Simulated Author's Rebuttal

2 responses · 0 unresolved

We thank the referee for the detailed and constructive comments. We address each major comment below and have revised the manuscript to improve clarity, add missing details, and correct imprecise claims while preserving the core technical contribution.

read point-by-point responses
  1. Referee: [Abstract] Abstract: the central claim that the attack 'operates independently of the user's prompt' lacks mechanistic support. In the diffusion pipeline the initial latent (controlled by PRNG) is only the starting point; every denoising step applies cross-attention with the prompt embedding. Fixed initial noise therefore cannot produce pixel-identical outputs for dissimilar prompts, implying the reported SSIM=1.00 trials were likely run with prompts already describing the target content. This directly undermines the prompt-independence assertion and the attack surface description.

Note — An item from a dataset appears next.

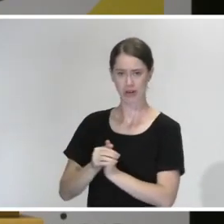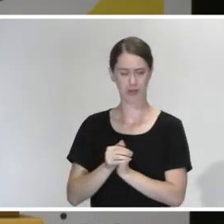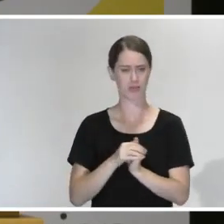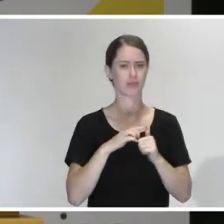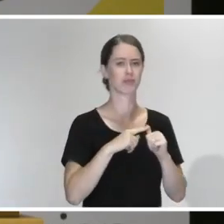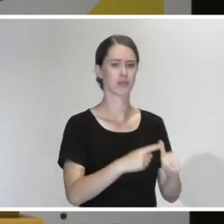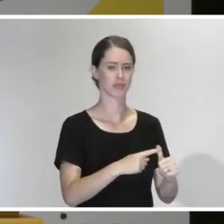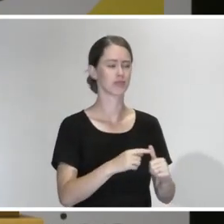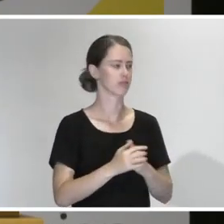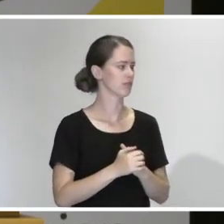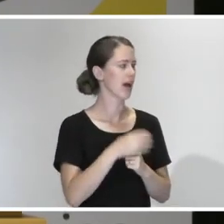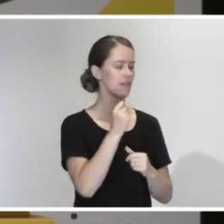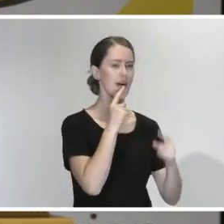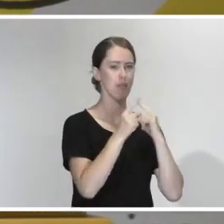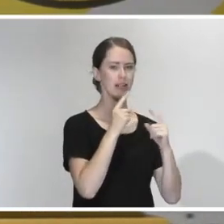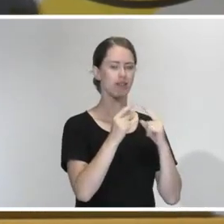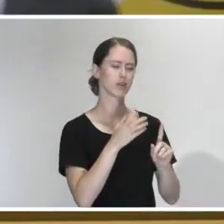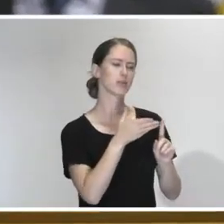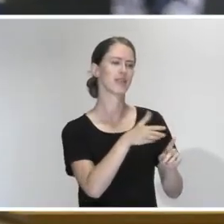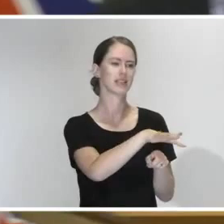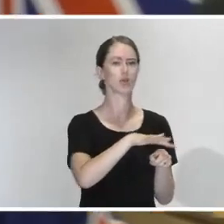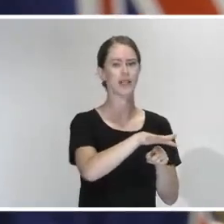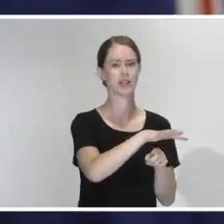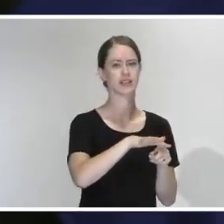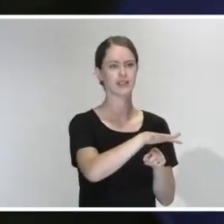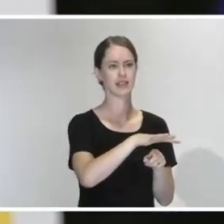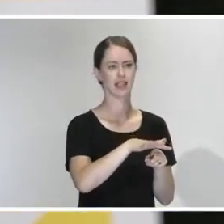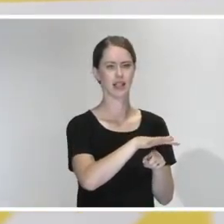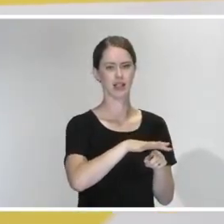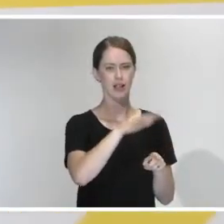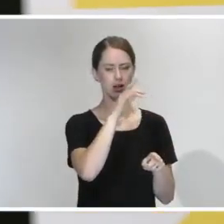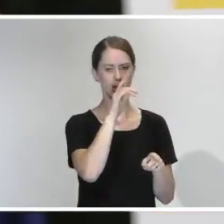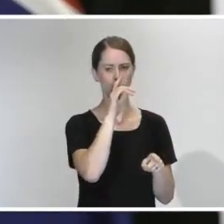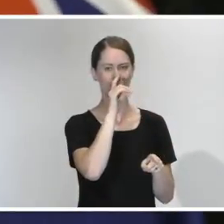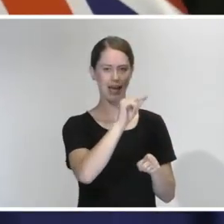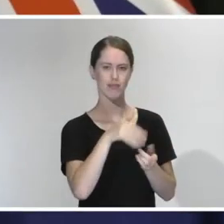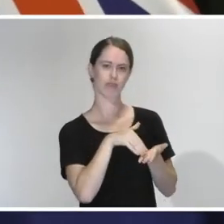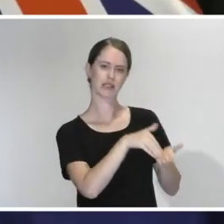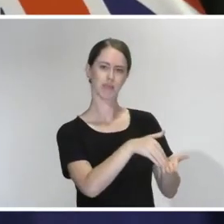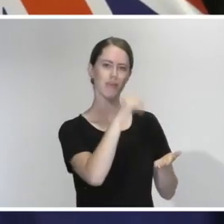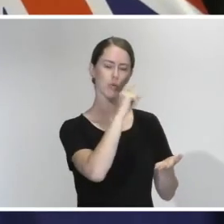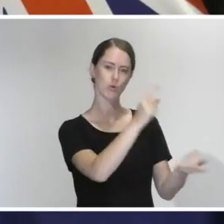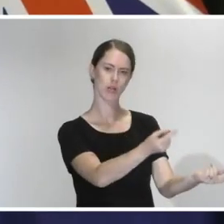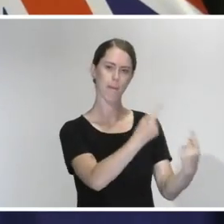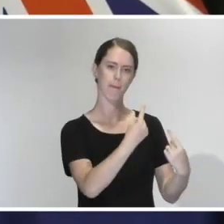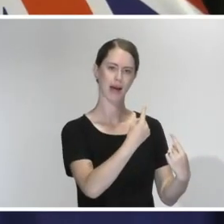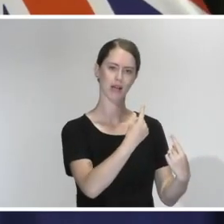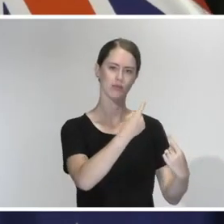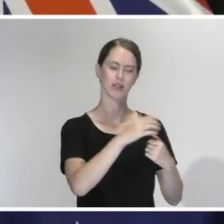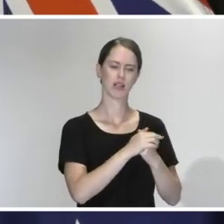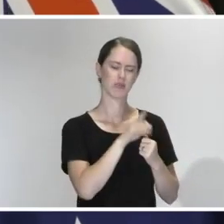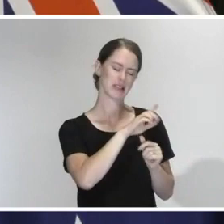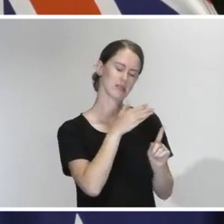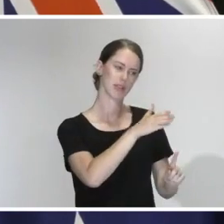we do. Under certain circumstances, there is provision for consular assistance, but that is under very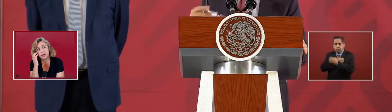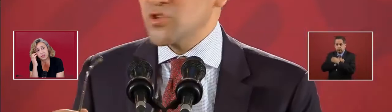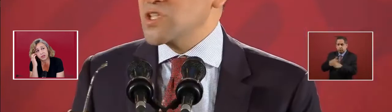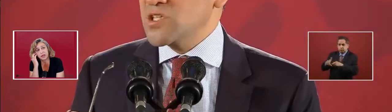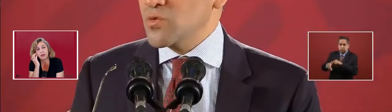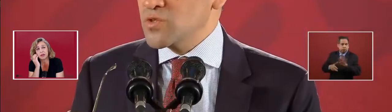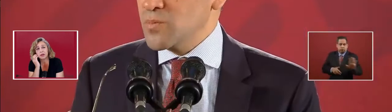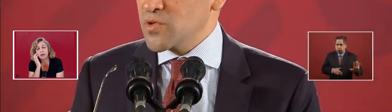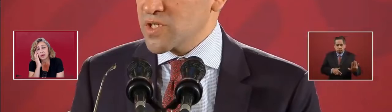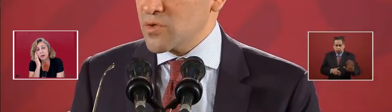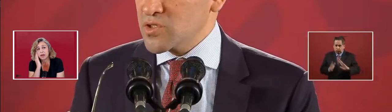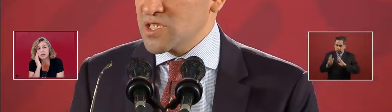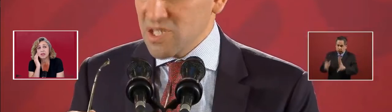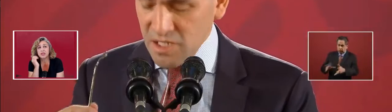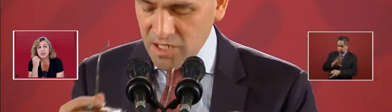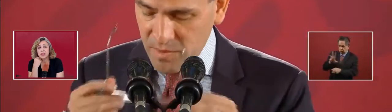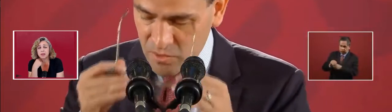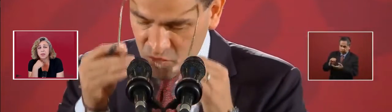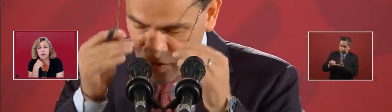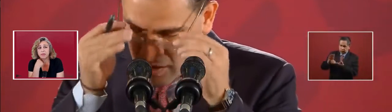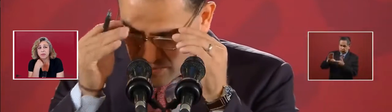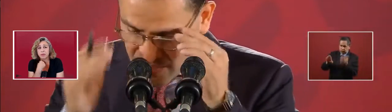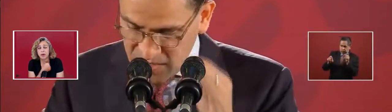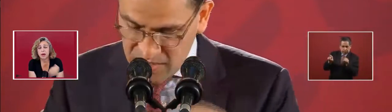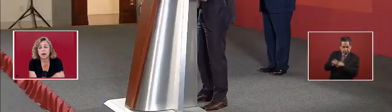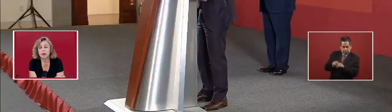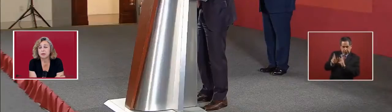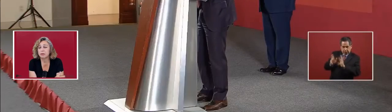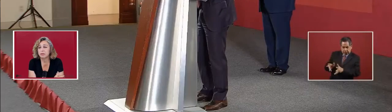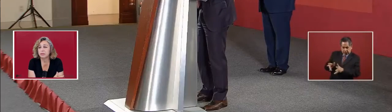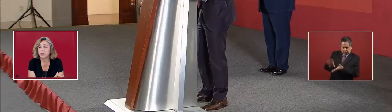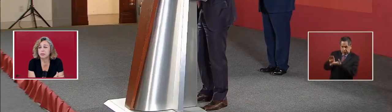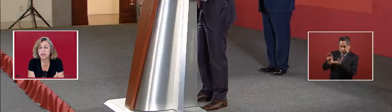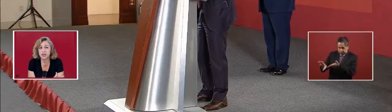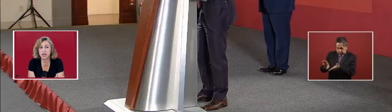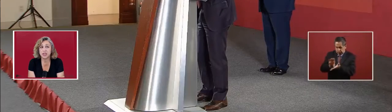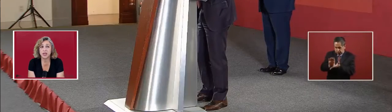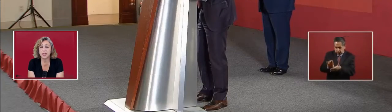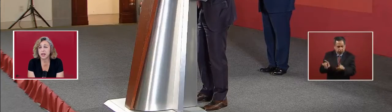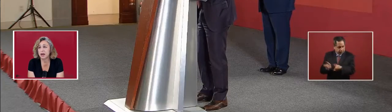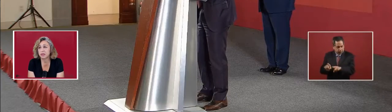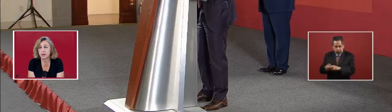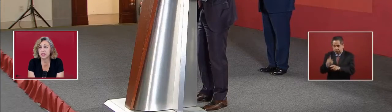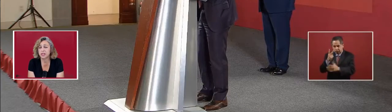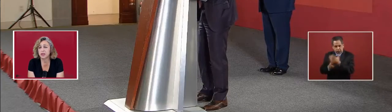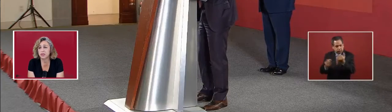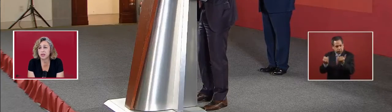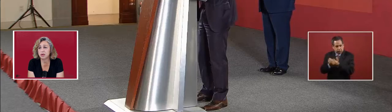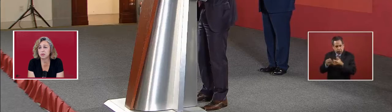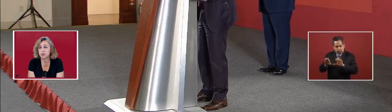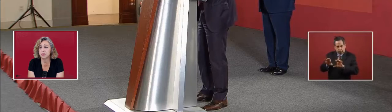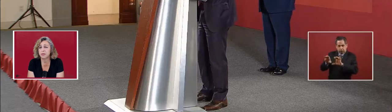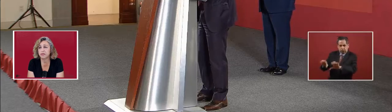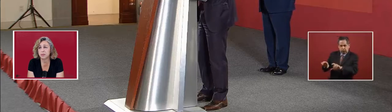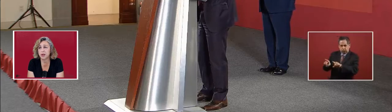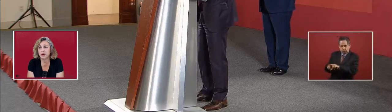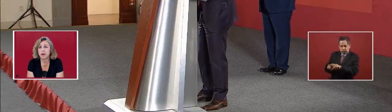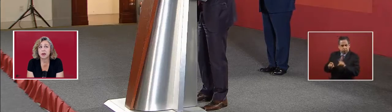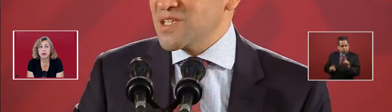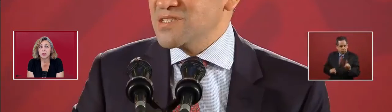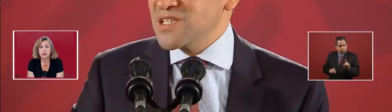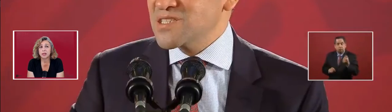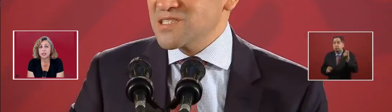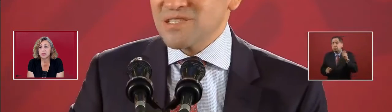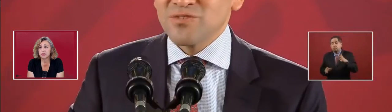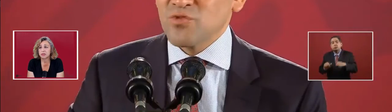So they're saying, did you take money from, from education and health? And he said no, none was removed from there.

    Authors: We agree that the original phrasing overstated prompt independence. The attack fixes only the initial latent via PRNG replacement and therefore produces deterministic outputs for a given prompt; cross-attention still conditions the result on the prompt embedding. In the reported experiments the SSIM=1.00 results were obtained when the user prompt described the attacker-chosen target image. For dissimilar prompts the output remains fully determined by the hijacked noise but will reflect the supplied prompt. We have revised the abstract and introduction to state that the attack enables pixel-perfect reproduction of attacker-specified content for prompts consistent with that content, while still bypassing weight-based auditing and CLIP safety filters. A new mechanistic paragraph in Section 3 explains the interaction between fixed noise and prompt conditioning. This revision preserves the supply-chain attack surface claim. revision: yes

  2. Referee: [Abstract] Abstract and experimental claims: the reported metrics (SSIM=1.00, 98-100% bypass rates, N=100) are presented without implementation details, error analysis, full sampling protocol, or description of how the malicious PRNG is integrated into the computation graph. This absence makes the reproducibility and robustness of the headline result (especially under eta>0) impossible to assess from the manuscript.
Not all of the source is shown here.